Another season of winter listing has come to an end. Adding birds to the winter list during the last two weeks of February proved difficult as Olympic fever spread throughout the country. Sunday February 28 (the last chance for winter listing) was spent viewing the 50 km cross-country ski race (what a finish!) and of course the gold medal men's hockey game.
The morning of February 21 was the last contribution to the winter list. Jean and I returned to Thorold to view the waterfowl on Lake Gibson. This sunny day, we spotted a scaup-like bird with its head and bill buried deep into its back. The bird eventually lifted its peaked head and presented a bold white ring near the tip of the bill. As usual, the ring around the neck remained undetected. With a Ring-necked Duck (male) added to the winter list, we headed to Short Hills Provincial Park. We hiked along the Paleozoic Path and a small section of the Swayze Falls Trail and found a White-throated Sparrow in the brush. The last addition for our winter list.

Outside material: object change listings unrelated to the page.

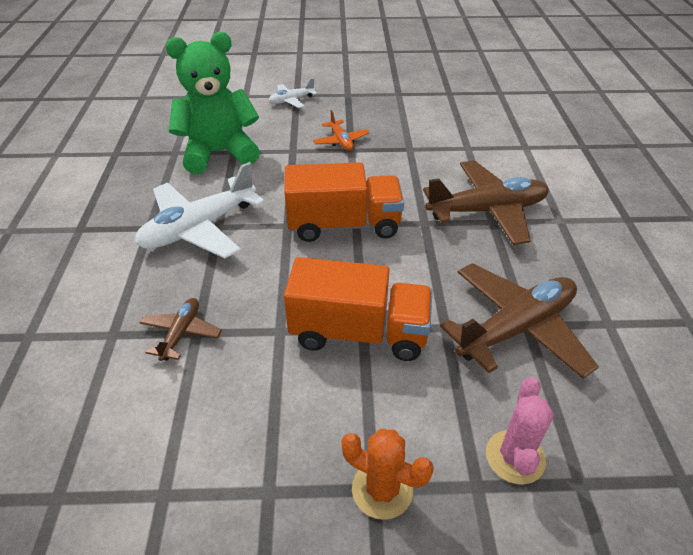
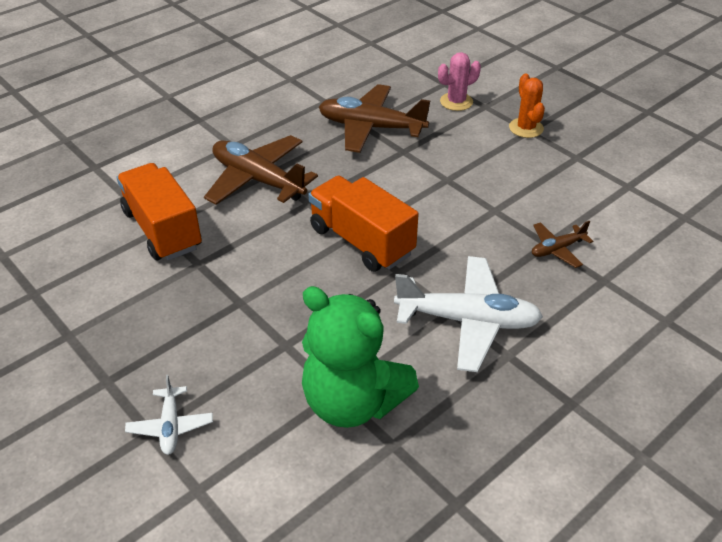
camera: 130 degrees left, 0 degrees up
(291, 100) = (170, 426): white plane -> white plane turned 60 degrees clockwise
(341, 141) = (231, 319): orange plane -> none
(359, 333) = (452, 179): orange truck -> orange truck (163, 229)

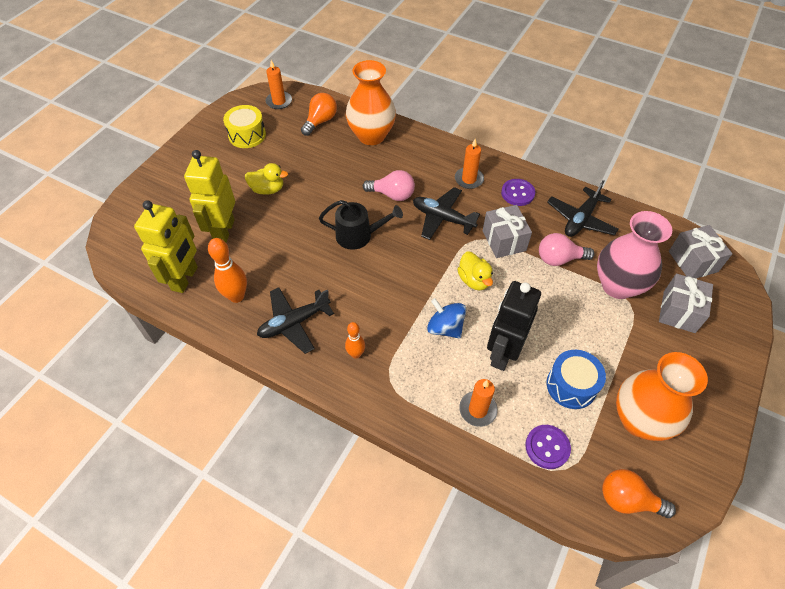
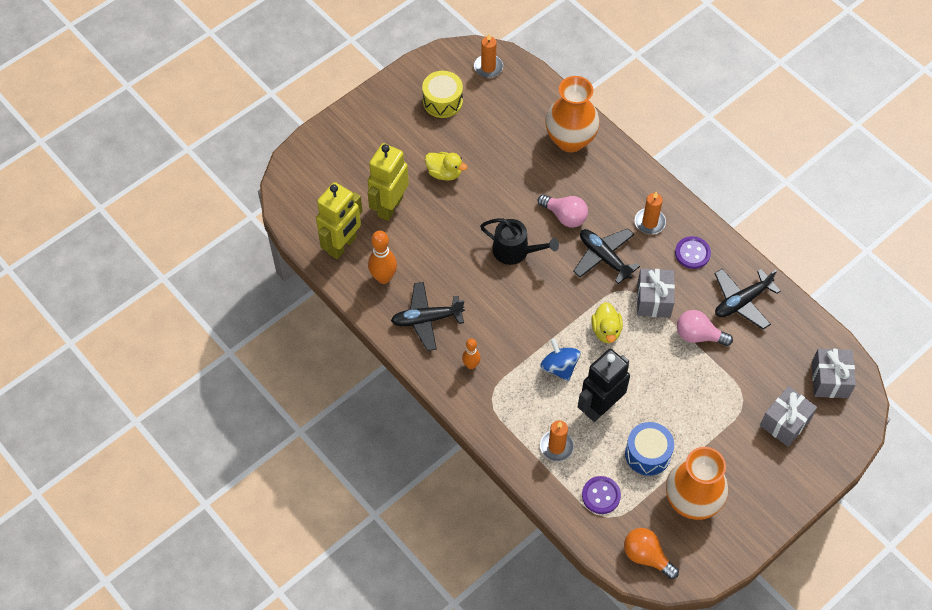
camera: 20 degrees right, 5 degrees up
(320, 121) = (523, 106): orange light bulb -> none
(618, 285) = (741, 379): pink vase -> none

From December 1, 2009 to February 28, 2010, Jean and I observed 75 species. Though we did not match last season's observations of King Eider, Eastern Screech Owl, Long-eared Owl, Short-eared Owl, Common Redpoll and White-winged Crossbill, we still managed to beat the 2008/2009 total by 4 species.
Ontario birders reported a total of 192 species which included a Gray-crowned Rosy-Finch (an exceptionally rare species in any season in Ontario), a Phainopepla and a Yellow-billed Loon. The final list can be found on Blake Maybank's website. Many thanks to Todd Pepper for coordinating this year's Ontario winter bird list and keeping Ontario birders updated with a monthly e-mail of the list's progress.
With the book closed on a successful winter list and no more Olympic distractions, it's time for spring migration. Early spring migrants are on the menu this weekend (figuratively speaking of course) and seeing a flock of Tundra Swan pass overhead as I stood in my back yard early this week was all I needed to get back in the game.